Saved entries
• • •
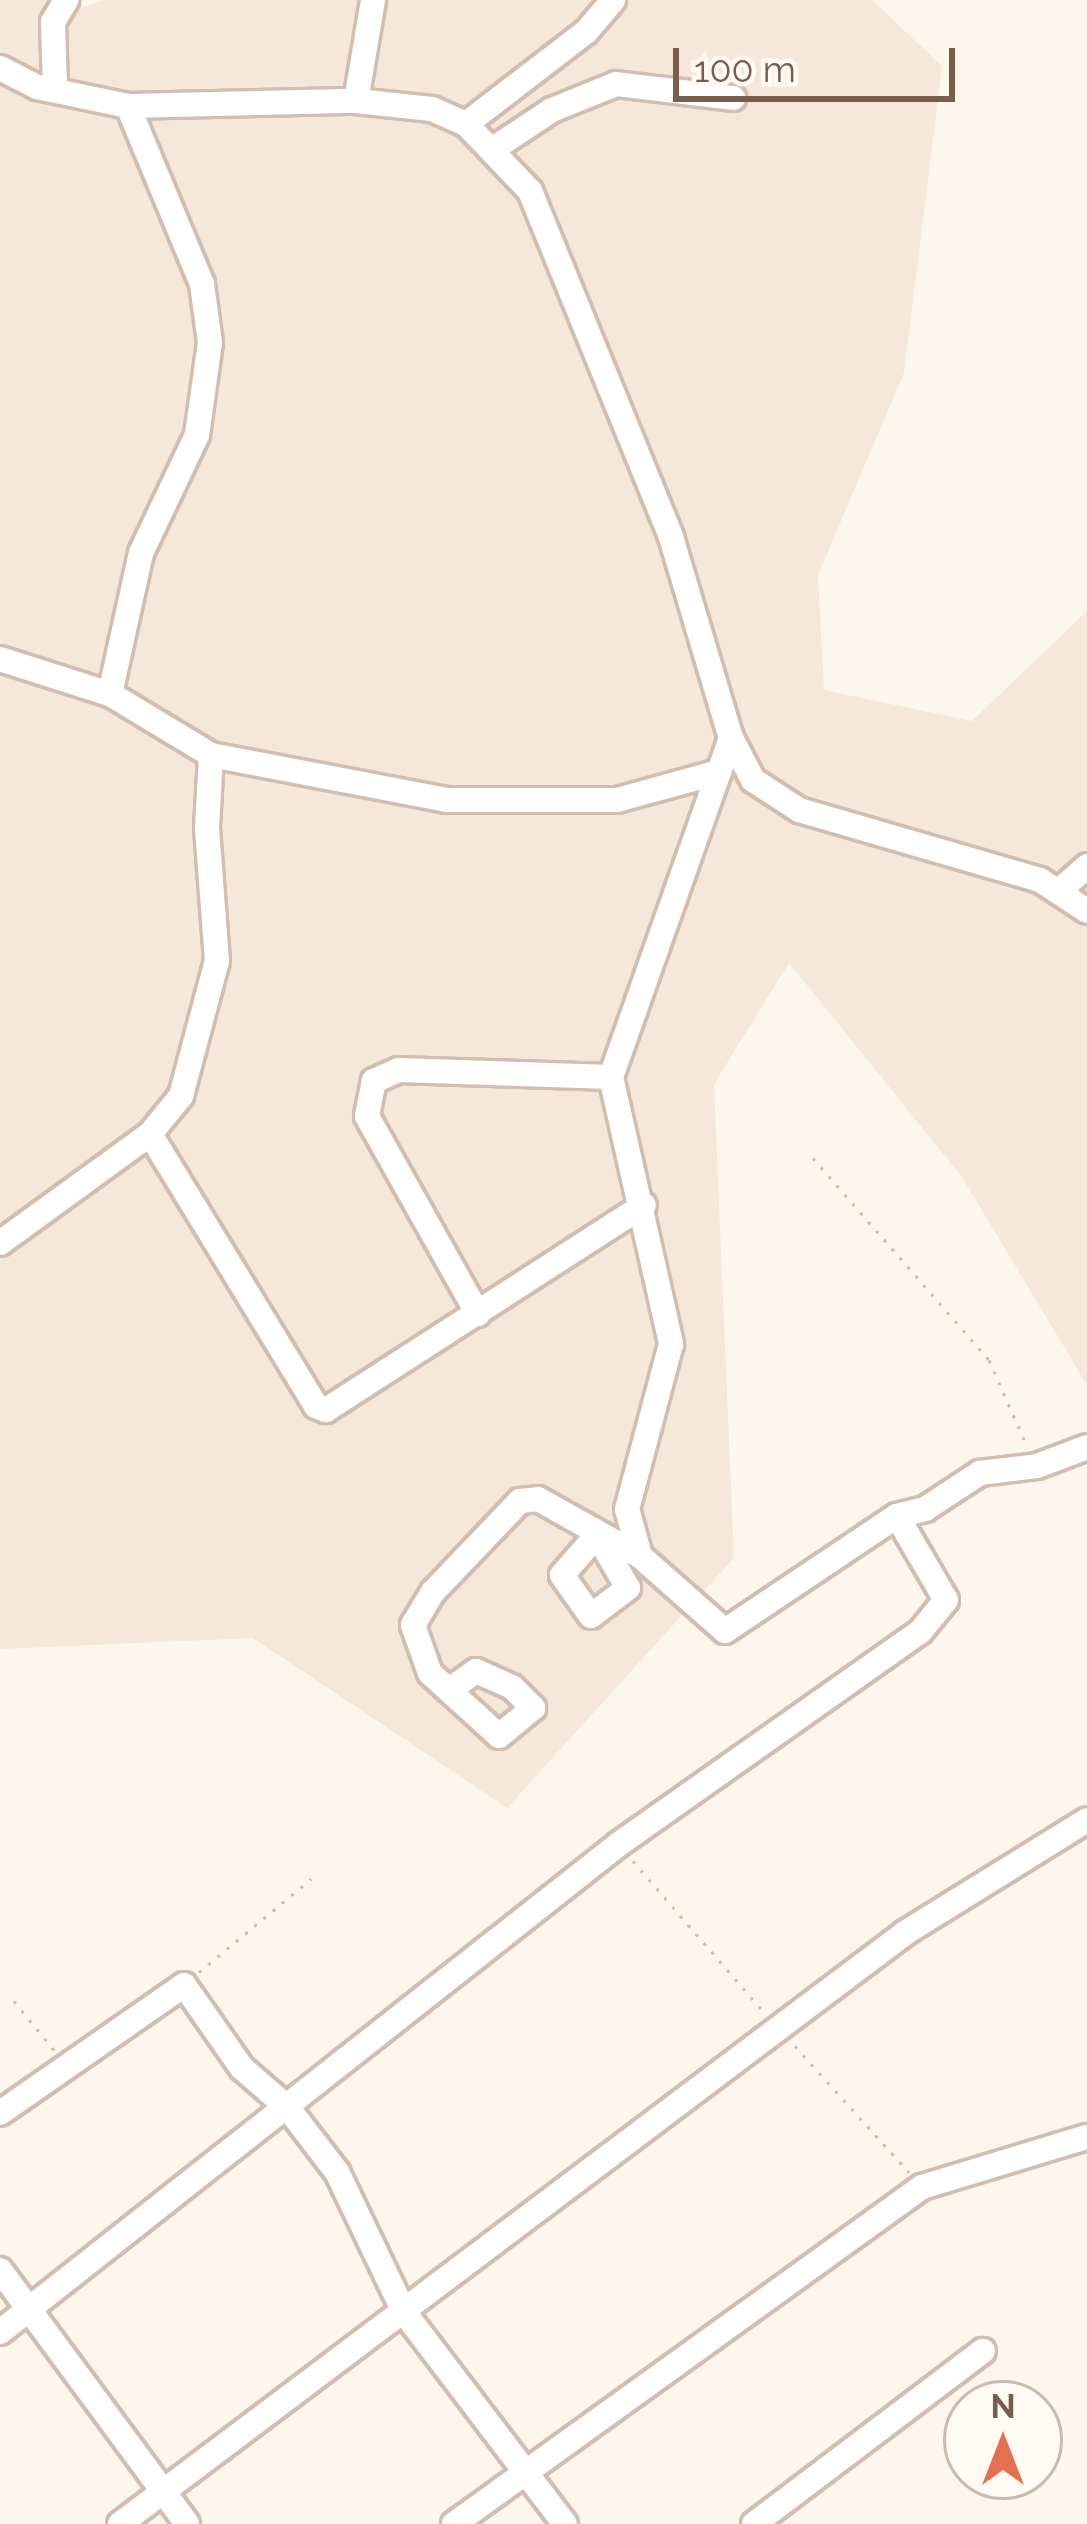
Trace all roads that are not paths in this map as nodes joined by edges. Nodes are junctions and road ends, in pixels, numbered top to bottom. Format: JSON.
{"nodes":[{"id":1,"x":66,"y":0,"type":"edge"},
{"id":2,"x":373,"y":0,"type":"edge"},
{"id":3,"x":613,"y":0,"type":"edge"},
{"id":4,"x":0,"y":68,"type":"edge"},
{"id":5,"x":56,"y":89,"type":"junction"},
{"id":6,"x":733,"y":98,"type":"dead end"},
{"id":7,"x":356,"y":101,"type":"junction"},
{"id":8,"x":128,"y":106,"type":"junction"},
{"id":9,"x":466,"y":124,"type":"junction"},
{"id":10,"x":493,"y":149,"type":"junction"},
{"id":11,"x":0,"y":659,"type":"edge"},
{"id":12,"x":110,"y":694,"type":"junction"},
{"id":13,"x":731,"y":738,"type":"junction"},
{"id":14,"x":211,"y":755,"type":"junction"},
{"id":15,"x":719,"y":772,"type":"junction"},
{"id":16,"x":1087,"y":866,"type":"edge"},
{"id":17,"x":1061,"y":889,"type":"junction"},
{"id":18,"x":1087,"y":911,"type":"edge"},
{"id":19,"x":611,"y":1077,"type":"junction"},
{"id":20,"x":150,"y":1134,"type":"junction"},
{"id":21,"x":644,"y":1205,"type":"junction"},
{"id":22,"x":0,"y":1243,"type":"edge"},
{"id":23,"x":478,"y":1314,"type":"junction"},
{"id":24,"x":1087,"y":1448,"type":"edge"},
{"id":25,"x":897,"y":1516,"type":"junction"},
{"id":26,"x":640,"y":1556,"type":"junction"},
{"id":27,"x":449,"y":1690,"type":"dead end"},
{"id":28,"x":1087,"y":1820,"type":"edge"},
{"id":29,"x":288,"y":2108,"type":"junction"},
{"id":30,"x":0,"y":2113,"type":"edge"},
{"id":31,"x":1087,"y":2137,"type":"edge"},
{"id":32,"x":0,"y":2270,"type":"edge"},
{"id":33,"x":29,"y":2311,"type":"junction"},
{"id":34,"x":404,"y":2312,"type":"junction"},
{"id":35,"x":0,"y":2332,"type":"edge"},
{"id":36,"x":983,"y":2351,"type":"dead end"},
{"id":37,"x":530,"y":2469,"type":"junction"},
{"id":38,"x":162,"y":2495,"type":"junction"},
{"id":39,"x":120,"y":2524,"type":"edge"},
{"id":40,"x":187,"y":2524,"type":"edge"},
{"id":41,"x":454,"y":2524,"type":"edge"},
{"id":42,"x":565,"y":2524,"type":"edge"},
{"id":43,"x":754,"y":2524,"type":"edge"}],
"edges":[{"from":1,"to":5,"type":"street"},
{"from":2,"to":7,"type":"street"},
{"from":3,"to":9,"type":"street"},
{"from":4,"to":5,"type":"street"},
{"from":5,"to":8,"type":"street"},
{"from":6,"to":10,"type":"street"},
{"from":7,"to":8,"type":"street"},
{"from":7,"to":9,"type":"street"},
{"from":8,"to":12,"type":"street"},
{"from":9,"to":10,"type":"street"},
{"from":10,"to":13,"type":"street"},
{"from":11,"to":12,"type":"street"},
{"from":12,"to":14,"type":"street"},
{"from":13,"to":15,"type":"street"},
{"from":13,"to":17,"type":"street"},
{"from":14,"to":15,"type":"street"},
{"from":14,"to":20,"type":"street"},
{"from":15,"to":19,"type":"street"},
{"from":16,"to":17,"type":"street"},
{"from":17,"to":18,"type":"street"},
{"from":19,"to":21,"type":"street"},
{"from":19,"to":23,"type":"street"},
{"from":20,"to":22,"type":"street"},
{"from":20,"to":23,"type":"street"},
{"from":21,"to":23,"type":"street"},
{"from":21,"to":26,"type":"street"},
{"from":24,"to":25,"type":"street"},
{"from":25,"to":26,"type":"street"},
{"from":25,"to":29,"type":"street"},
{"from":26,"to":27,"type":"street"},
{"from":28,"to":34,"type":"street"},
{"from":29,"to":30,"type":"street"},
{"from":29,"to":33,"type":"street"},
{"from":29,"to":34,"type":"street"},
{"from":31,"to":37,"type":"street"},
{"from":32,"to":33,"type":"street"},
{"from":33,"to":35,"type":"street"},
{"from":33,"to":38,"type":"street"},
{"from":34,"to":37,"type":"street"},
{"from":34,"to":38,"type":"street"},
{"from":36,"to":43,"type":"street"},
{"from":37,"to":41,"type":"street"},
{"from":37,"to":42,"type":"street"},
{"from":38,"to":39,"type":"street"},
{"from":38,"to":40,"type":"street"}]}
• • •
▶ What is required
Search the records for the word "dead". Copy each line where it appears.

▶ Task answer
{"id":6,"x":733,"y":98,"type":"dead end"},
{"id":27,"x":449,"y":1690,"type":"dead end"},
{"id":36,"x":983,"y":2351,"type":"dead end"},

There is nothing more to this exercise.